Natural phosphodiesterase 5 (PDE5) inhibitors: a computational approach

In 1998, sildenafil was marketed as the first FDA-approved oral drug for the treatment of erectile dysfunction (ED). During the last two decades, the commercialization of other synthetic phosphodiesterase 5 (PDE5) inhibitors has been paralleled by the rise of remedies based on natural molecules from different chemical classes (flavonoids, polyphenols and alkaloids in general). In this work, a set of in silico tools were applied to study a panel of 30 natural compounds claimed to be effective against ED in the scientific literature or in folk medicine. First, pharmacokinetic properties were analysed to exclude the compounds lacking in specific drug-like features. Estimated binding energy for PDE5 and selectivity towards other PDE isoforms were then considered to highlight some promising molecules.
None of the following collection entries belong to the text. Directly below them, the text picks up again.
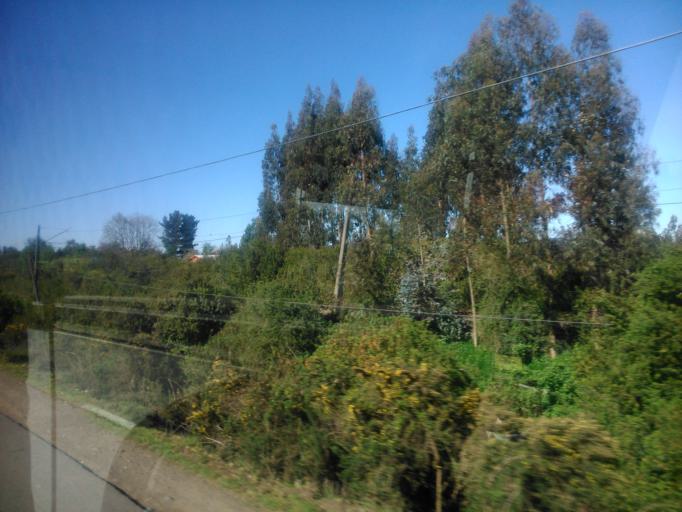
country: CL
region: Araucania
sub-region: Provincia de Cautin
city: Temuco
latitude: -38.7920
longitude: -72.6182
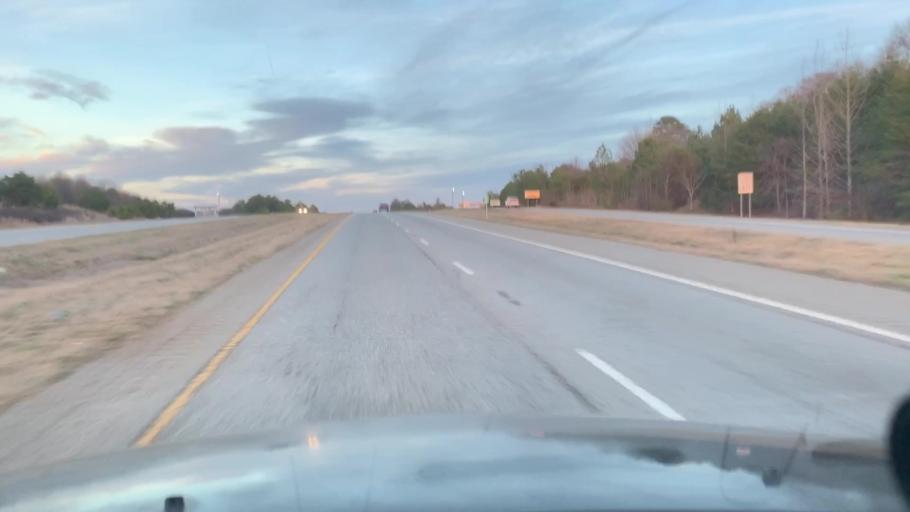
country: US
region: South Carolina
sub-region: Greenville County
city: Mauldin
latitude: 34.7220
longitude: -82.3465
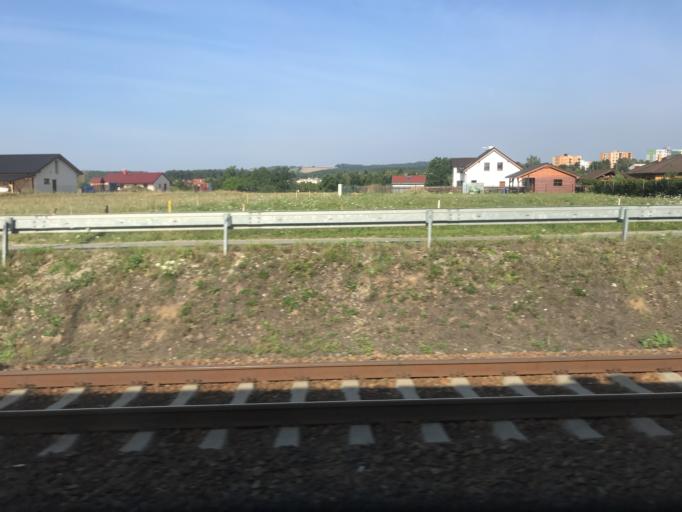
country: CZ
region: Jihocesky
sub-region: Okres Tabor
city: Sezimovo Usti
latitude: 49.3837
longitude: 14.6987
Finally, a detailed structural investigation of the interaction pattern with PDE in comparison with sildenafil was conducted for the best performing compound of the set.

Automated summary

In 1998, sildenafil was introduced as the first FDA-approved oral drug for treating erectile dysfunction (ED). Over the past two decades, the development of other synthetic PDE5 inhibitors has been accompanied by the increasing popularity of natural remedies from various chemical classes. In this study, in silico tools were used to evaluate the efficacy of 30 natural compounds claimed to be effective against ED, focusing on pharmacokinetic properties, binding energies for PDE5, and comparison with sildenafil's interaction pattern with PDE.